TASK OBJECTIVE >> Reproduce the news excerpt below, covering the Caltech gift and Third Wave joining the Nasdaq Biotechnology Index, word for word in full.
::: PROVIDED PASSAGE
Caltech said it will use the money for “architectural modification and creation of new laboratories, professional and administrative staff, facilities operations and service contracts, state-of-the-art research equipment, and a networking/communication program to link Caltech researchers with their peers worldwide.”
The Gordon and Betty Moore Foundation focuses on “environmental conservation, science, higher education, and the San Francisco Bay Area,” the school said. The gift is part of a $300 million commitment the foundation made to Caltech in 2001.
Third Wave to Trade as Part of Nasdaq Biotech Index
Third Wave has been added the Nasdaq Biotechnology Index as part of the exchange’s semi-annual listing update, the exchange said last week.
According to the exchange, all securities being added to the Index will be phased into Nasdaq’s Opening Cross on Nov. 16.
A total of 11 companies were added to the index and two were removed during the Nasdaq’s update.
Securities currently in the Index must meet the maintenance criteria of $100 million in market capitalization and 50,000 shares average daily trading volume, according to the Nasdaq.
With Third Wave, 143 companies trade as part of the Biotech Index. Among them are the life sciences tools companies Accelrys, Affymetrix, Caliper Life Sciences, Ciphergen Biosystems, DeCode Genetics, Gene Logic, Harvard Bioscience, Illumina, Invitrogen, Orchid Biosciences, and Qiagen.
“Index securities not meeting the maintenance criteria are retained in the Index provided that such security met the maintenance criteria in the previous semi-annual ranking,” the exchange said on its web site. “Securities not meeting the maintenance criteria for two consecutive rankings are removed.”
Changes occur after the close of trading on the third Friday in May and November using March and September closing price and volume data and April and October publicly available total share outstanding data, the Nasdaq said.
::::::
::: SUPPLIED RECORDS
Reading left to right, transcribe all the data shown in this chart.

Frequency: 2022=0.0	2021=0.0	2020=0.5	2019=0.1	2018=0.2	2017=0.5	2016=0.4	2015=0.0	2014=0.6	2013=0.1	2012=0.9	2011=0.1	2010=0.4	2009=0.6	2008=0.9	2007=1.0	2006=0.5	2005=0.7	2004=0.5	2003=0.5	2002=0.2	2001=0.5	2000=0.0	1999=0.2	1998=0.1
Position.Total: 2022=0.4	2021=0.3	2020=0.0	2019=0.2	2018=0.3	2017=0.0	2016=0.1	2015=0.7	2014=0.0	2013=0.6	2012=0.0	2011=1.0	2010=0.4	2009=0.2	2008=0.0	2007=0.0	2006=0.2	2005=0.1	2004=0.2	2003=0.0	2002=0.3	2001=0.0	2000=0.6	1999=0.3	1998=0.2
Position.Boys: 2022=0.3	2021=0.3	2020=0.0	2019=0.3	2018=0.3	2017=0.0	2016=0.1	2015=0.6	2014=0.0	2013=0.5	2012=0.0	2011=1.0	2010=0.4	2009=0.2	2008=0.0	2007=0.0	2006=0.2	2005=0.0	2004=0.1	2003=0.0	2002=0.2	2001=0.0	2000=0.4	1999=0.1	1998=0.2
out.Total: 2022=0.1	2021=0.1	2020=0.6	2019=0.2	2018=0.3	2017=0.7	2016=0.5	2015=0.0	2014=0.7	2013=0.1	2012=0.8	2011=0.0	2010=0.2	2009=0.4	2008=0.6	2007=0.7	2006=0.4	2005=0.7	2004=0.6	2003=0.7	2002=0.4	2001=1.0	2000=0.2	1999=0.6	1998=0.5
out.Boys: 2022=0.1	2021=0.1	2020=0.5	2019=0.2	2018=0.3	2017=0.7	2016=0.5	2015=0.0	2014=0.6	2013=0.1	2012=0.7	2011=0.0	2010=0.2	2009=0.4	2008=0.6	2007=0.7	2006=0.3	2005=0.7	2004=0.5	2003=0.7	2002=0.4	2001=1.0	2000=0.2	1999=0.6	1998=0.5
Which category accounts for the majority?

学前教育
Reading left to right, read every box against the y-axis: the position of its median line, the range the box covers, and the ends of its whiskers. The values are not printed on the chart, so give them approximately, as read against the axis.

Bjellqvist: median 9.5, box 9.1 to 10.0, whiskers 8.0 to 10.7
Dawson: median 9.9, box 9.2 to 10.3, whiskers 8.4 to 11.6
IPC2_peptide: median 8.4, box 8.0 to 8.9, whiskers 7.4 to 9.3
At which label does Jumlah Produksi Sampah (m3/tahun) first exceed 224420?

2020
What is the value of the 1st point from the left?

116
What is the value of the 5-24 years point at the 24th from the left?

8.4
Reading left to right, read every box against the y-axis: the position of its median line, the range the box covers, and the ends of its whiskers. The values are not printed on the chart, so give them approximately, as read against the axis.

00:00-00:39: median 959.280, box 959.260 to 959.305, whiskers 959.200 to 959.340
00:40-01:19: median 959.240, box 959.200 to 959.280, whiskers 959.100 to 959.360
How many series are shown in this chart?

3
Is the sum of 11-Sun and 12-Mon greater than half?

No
::::::
THE ANSWER >>
Caltech said it will use the money for “architectural modification and creation of new laboratories, professional and administrative staff, facilities operations and service contracts, state-of-the-art research equipment, and a networking/communication program to link Caltech researchers with their peers worldwide.”
The Gordon and Betty Moore Foundation focuses on “environmental conservation, science, higher education, and the San Francisco Bay Area,” the school said. The gift is part of a $300 million commitment the foundation made to Caltech in 2001.
Third Wave to Trade as Part of Nasdaq Biotech Index
Third Wave has been added the Nasdaq Biotechnology Index as part of the exchange’s semi-annual listing update, the exchange said last week.
According to the exchange, all securities being added to the Index will be phased into Nasdaq’s Opening Cross on Nov. 16.
A total of 11 companies were added to the index and two were removed during the Nasdaq’s update.
Securities currently in the Index must meet the maintenance criteria of $100 million in market capitalization and 50,000 shares average daily trading volume, according to the Nasdaq.
With Third Wave, 143 companies trade as part of the Biotech Index. Among them are the life sciences tools companies Accelrys, Affymetrix, Caliper Life Sciences, Ciphergen Biosystems, DeCode Genetics, Gene Logic, Harvard Bioscience, Illumina, Invitrogen, Orchid Biosciences, and Qiagen.
“Index securities not meeting the maintenance criteria are retained in the Index provided that such security met the maintenance criteria in the previous semi-annual ranking,” the exchange said on its web site. “Securities not meeting the maintenance criteria for two consecutive rankings are removed.”
Changes occur after the close of trading on the third Friday in May and November using March and September closing price and volume data and April and October publicly available total share outstanding data, the Nasdaq said.